Josh Ruebner, The Electronic Intifada, 3 August 2017

Activists at a 26 July rally in Baltimore protest the Israel Anti-Boycott Act, which was introduced by Maryland’s Senator Ben Cardin. New York’s Senator Kirsten Gillibrand pulled her support for the bill on 1 August. (Elizabeth Woodson/via Facebook)

In an act unprecedented in recent history, US Senator Kirsten Gillibrand took a stand this week in support of the right of Americans to boycott Israel by formally withdrawing her sponsorship of S.720, the Israel Anti-Boycott Act.

The New York Democrat’s withdrawal of her sponsorship comes after constituents repeatedly pressed her on her support of the bill at town hall meetings in New York City.

On 22 July in the Bronx, Gillibrand affirmed that “we are all allowed to boycott” in response to a constituent who laid out his concerns that the bill would criminalize those supporting boycotts of Israel.

At another town hall in Queens on 31 July, Gillibrand stated in response to similar concerns that she would not support the bill in its current form. She made good on her promise by notifying the Senate on 1 August that she wished to withdraw her sponsorship of the bill.

It is exceedingly rare for members of Congress to withdraw their sponsorship from bills. One veteran congressional staffer could recall only one instance of it happening in recent memory when a representative took his name off a bill regulating minor league baseball.

Activists mobilize

This dramatic reversal in Gillibrand’s stance is due to a combination of factors. On 17 July, the American Civil Liberties Union released a strongly worded letter it had sent to members of Congress urging them to oppose the bill, which it termed a “direct violation of the First Amendment.”

The ACLU’s letter ignited a firestorm over the bill and galvanized activists to oppose it.

Local organizations such as WESPAC, Adalah-NY, Jewish Voice for Peace-Westchester and Peace Action NY successfully mobilized to make this bill a central issue at the senator’s town halls. And in conjunction with this grassroots effort, national organizations such as the US Campaign for Palestinian Rights sent action alerts to New Yorkers deluging Gillibrand’s office with phone calls and emails.

Criminalizing speech

As first reported by The Electronic Intifada in April, the Israel Anti-Boycott Act is a chilling manifestation of attempts to criminalize Palestine solidarity work and the most draconian of the dozens of anti-BDS bill introduced in recent years.

The powerful Israel lobby group AIPAC has made the bill one of its top legislative priorities.

It would impose fines of up to $1 million and criminal penalties of up to 20 years in prison against any US person, including individuals, whose actions further a boycott of Israel or of Israeli settlement products called for by an international governmental organization. The bill would even criminalize the requesting or furnishing of information about such a boycott.

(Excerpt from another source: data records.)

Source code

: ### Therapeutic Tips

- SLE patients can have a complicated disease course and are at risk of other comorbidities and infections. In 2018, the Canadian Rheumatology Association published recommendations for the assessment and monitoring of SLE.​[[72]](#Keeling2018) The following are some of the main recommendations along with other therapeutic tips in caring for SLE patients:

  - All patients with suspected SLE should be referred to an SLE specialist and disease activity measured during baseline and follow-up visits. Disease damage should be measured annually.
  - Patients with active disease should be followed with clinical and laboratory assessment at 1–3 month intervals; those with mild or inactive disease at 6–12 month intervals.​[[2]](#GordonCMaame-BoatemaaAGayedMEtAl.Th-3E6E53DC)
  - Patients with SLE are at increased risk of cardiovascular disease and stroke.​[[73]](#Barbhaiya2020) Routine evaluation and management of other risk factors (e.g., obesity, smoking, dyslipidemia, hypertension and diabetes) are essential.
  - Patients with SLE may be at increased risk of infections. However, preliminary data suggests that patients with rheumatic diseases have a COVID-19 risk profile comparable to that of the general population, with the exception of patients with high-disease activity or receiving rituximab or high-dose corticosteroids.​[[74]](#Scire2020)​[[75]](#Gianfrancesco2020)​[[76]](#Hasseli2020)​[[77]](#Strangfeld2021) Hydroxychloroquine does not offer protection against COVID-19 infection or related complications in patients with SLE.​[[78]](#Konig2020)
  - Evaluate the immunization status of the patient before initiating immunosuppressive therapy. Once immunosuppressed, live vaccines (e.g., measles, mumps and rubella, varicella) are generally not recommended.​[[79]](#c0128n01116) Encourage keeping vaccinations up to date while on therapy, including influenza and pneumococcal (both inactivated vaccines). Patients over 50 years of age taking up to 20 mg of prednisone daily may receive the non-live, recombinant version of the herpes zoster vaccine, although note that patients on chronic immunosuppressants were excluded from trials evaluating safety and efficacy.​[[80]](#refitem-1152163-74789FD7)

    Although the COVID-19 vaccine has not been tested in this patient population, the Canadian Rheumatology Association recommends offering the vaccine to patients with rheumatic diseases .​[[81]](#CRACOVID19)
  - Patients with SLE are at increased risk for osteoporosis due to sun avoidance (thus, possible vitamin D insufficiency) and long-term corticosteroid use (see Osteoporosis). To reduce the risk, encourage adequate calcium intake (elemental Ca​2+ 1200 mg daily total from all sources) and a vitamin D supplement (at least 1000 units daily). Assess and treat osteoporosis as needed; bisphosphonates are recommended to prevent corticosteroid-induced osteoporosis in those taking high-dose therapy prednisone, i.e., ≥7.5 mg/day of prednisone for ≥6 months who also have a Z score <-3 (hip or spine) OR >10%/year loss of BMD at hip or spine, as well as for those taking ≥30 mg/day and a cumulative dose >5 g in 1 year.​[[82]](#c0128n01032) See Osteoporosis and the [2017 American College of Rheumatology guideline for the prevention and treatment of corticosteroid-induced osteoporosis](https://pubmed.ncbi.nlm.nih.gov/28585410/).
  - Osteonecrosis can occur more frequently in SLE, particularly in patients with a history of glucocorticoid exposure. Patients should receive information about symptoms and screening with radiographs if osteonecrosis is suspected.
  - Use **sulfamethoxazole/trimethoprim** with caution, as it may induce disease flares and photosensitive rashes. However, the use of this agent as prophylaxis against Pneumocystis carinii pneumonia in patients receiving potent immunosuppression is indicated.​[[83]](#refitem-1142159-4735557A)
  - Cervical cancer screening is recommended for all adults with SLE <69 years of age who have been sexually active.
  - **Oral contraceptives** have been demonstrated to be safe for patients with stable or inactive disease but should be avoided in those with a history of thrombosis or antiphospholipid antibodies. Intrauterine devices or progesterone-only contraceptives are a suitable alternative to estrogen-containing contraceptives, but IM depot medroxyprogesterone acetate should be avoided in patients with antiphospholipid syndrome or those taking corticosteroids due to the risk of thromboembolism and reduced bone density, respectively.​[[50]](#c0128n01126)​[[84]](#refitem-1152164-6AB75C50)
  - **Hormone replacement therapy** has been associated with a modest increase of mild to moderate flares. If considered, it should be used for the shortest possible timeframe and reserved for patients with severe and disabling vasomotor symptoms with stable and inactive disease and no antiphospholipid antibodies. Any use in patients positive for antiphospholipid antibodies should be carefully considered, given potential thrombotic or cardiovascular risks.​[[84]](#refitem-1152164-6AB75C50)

The bill would also deny government loans through the Export-Import Bank to firms that refuse to do business with corporations based in or operating out of Israeli settlements in occupied territory, which are illegal under international law.

Not only does the bill infringe on the First Amendment right to promote boycott, divestment and sanctions, but it also seeks to legitimize Israel’s settlements in the occupied West Bank and Golan Heights.

For decades, the US has refused to recognize the legitimacy of these settlements as part of Israel’s territory.

Gillibrand’s bold decision to withdraw her sponsorship of the Israel Anti-Boycott Act could signal its death knell, at least in its current form. However, with 46 senators and 249 representatives still supporting this unconstitutional bill, its passage remains a threat.

Josh Ruebner is Policy Director of the US Campaign for Palestinian Rights and author of Shattered Hopes: Obama’s Failure to Broker Israeli-Palestinian Peace. His forthcoming book is tentatively entitled Israel: Democracy or Apartheid State? He is a former Analyst in Middle East Affairs at Congressional Research Service.